- Cover of Bug #1 (March 1997), art by Derec Aucoin and John Dell.

Publication information
- Publisher: Marvel Comics
- First appearance: Micronauts #1 (January 1979)
- Created by: Bill Mantlo (writer) Michael Golden (artist)

In-story information
- Place of origin: Microverse
- Team affiliations: Guardians of the Galaxy Micronauts
- Notable aliases: Galactic Warrior, Lover Bug
- Abilities: Ability to cling to walls Exceptional agility Extraordinary sight Enhanced peripheral vision via helmet Antennae enable: Communication with others bearing antennae Heightened sensory awareness with a limited degree of danger sense

= Bug (Marvel Comics) =

Bug is a superhero appearing in American comic books published by Marvel Comics. Bug was originally a member of the Micronauts and later joined the second incarnation of the Guardians of the Galaxy.

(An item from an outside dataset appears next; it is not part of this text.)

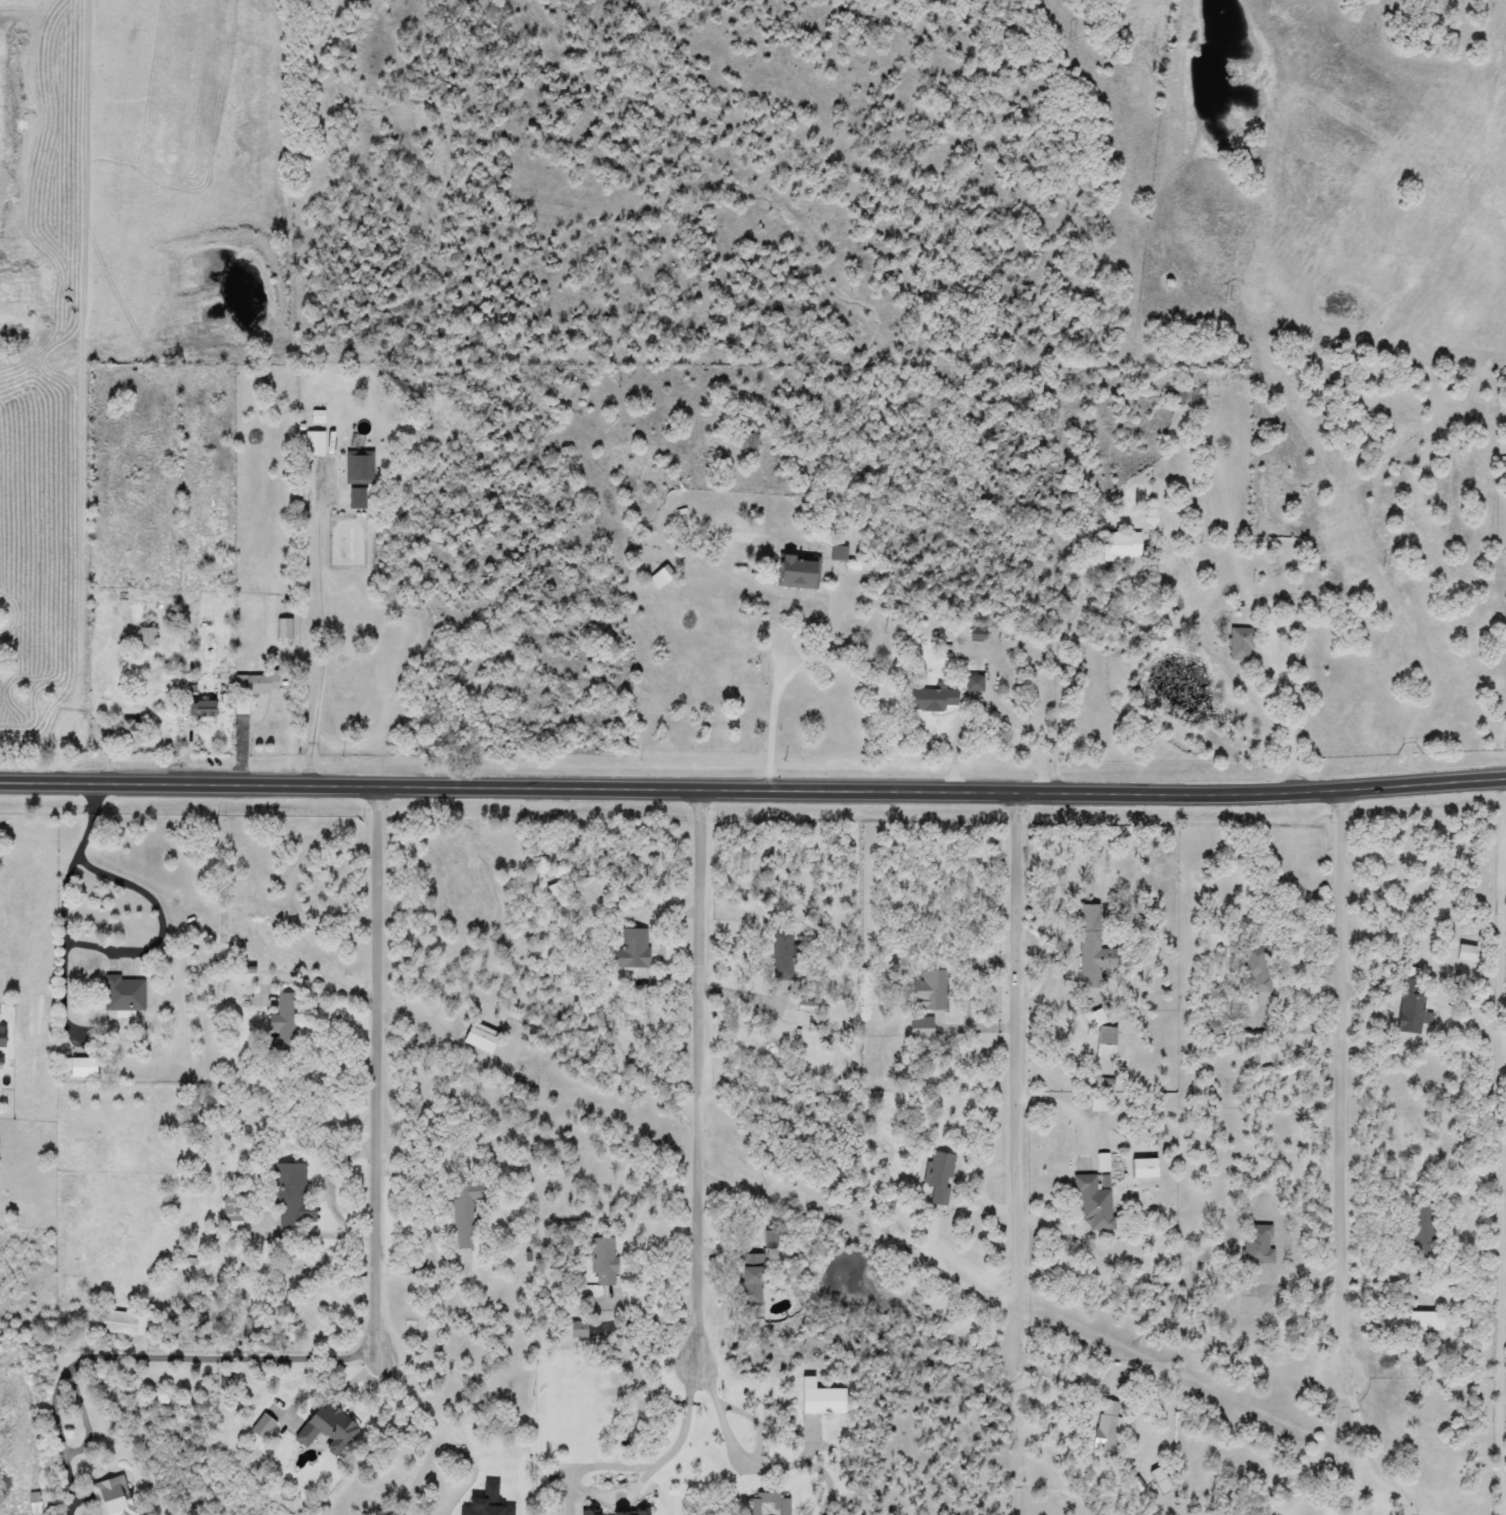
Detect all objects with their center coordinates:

When he first appeared in Micronauts #1 (dated January 1979), Bug was also known as Galactic Warrior, taking this name from a figure from the Micronauts toy line on which the comic book series was based. The toy based characters were all owned by Takara Co., Ltd., with any original characters owned by Marvel. Starting with the fourth issue, the Galactic Warrior's title was dropped. This was done after Marvel realized that since the character's design looked nothing like the toy, they could assume ownership if they used a different name.

==Publication history==
===Micronauts membership===
Bug appeared as a featured character throughout Micronauts original run, starting from the first issue until issue #59 (dated August 1984), the series' final issue. Months later Marvel restarted the series with Micronauts: The New Voyages #1 (dated October 1984) with Bug once again appearing as a featured character. This second series lasted until issue #20 (dated May 1986).

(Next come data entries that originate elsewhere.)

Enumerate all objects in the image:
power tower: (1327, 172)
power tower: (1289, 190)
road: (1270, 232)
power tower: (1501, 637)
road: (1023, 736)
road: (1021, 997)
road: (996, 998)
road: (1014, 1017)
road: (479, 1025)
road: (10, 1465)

===Planned relaunch and solo one-shot===
In the 1990s, Marvel began plans to launch a new series starring the Micronauts, despite the fact that they no longer held the publishing rights to the toy based characters. Assuming that Abrams Gentile Entertainment (the company that, at the time, owned the American rights to the Micronaut toy line) would agree to this new series, Marvel hired Shon C. Bury to write the series and Cary Nord to draw it. In preparation Bug and the other Micronauts that Marvel owned guest starred in Cable #39 (dated January 1997) and Bug was featured in a solo one-shot (dated March 1997). The negotiations with AGE eventually fell apart, the series was shelved and the three issues already produced were never published.

Bug would later appear with the other Marvel owned Micronauts (now named the Microns) in issues of Captain Marvel in 2000 and 2001.

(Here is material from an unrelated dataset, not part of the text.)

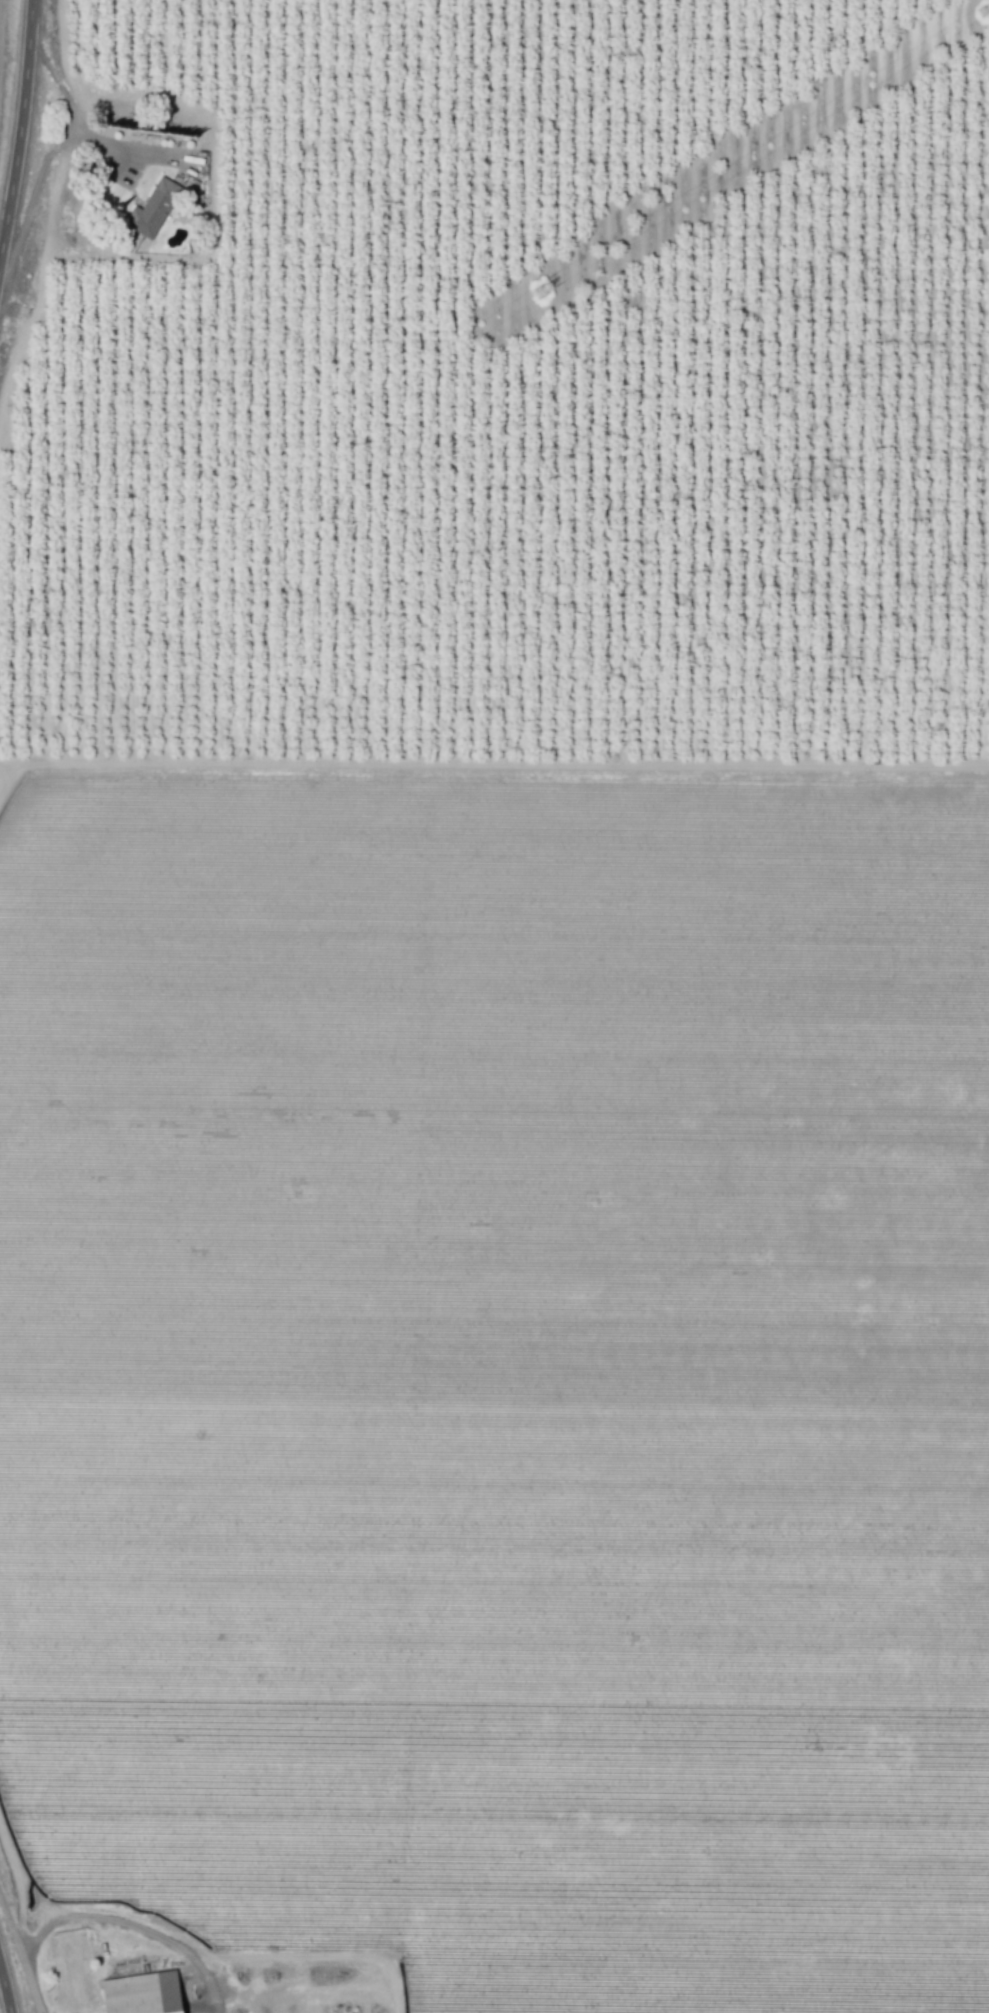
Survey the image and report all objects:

===Annihilation: Conquest===

Bug did not make any further appearances until 2007. At this point he appeared alone, without any of the other Microns, as a prisoner of the alien Kree. He was then recruited into a hastily assembled covert team led by Star-Lord. His activities at this point were depicted in the limited series Annihilation: Conquest - Star-Lord and Annihilation: Conquest. He was then a recurring character in the second volume of Guardians of the Galaxy, which spun out of the events of Annihilation: Conquest.

===Guardians membership===

Although Bug was not a founding member of the "modern" Guardians team, Rocket Raccoon asked him to join when the original group disbanded after some internal misunderstandings. Bug agreed, and fought alongside the Guardians as they attempted to stop the Shi'ar-Kree interstellar conflict known as the War of Kings. Although they failed, Bug stayed with the Guardians as they dealt with the war's aftermath in the "Realm of Kings" storyline through the series' end with issue #25 in 2010. Bug appeared as a member of the Guardians in Avengers Assemble issues #4-8 in 2012. Bug appeared in flashback to talk to Moondragon in a bar in Guardians of the Galaxy (2020) issue #5.

==Powers and abilities==
Bug can cling to walls and has exceptional agility. He has extraordinary sight, with enhanced peripheral vision gained by wearing his helmet. His antennae enable communication with others bearing antennae, and provide heightened sensory awareness with a limited degree of danger sense.

==In other media==
In an interview for Guardians of the Galaxy, director and screenwriter James Gunn revealed that Bug was in a previous script for the film as a part of the team. He later revealed that he was unlikely to appear in any future Marvel Cinematic Universe project as Marvel does not own the rights to the character, further stating that Hasbro still owns the rights to Bug, However, the accuracy of this statement is uncertain given Bug's numerous appearances in Marvel's comics long after the company's loss of the Micronauts license. In Ant-Man and the Wasp: Quantumania, a character named Veb, voiced by David Dastmalchian, appears and shares some similarities, implying that he is intended to be a stand-in for the character.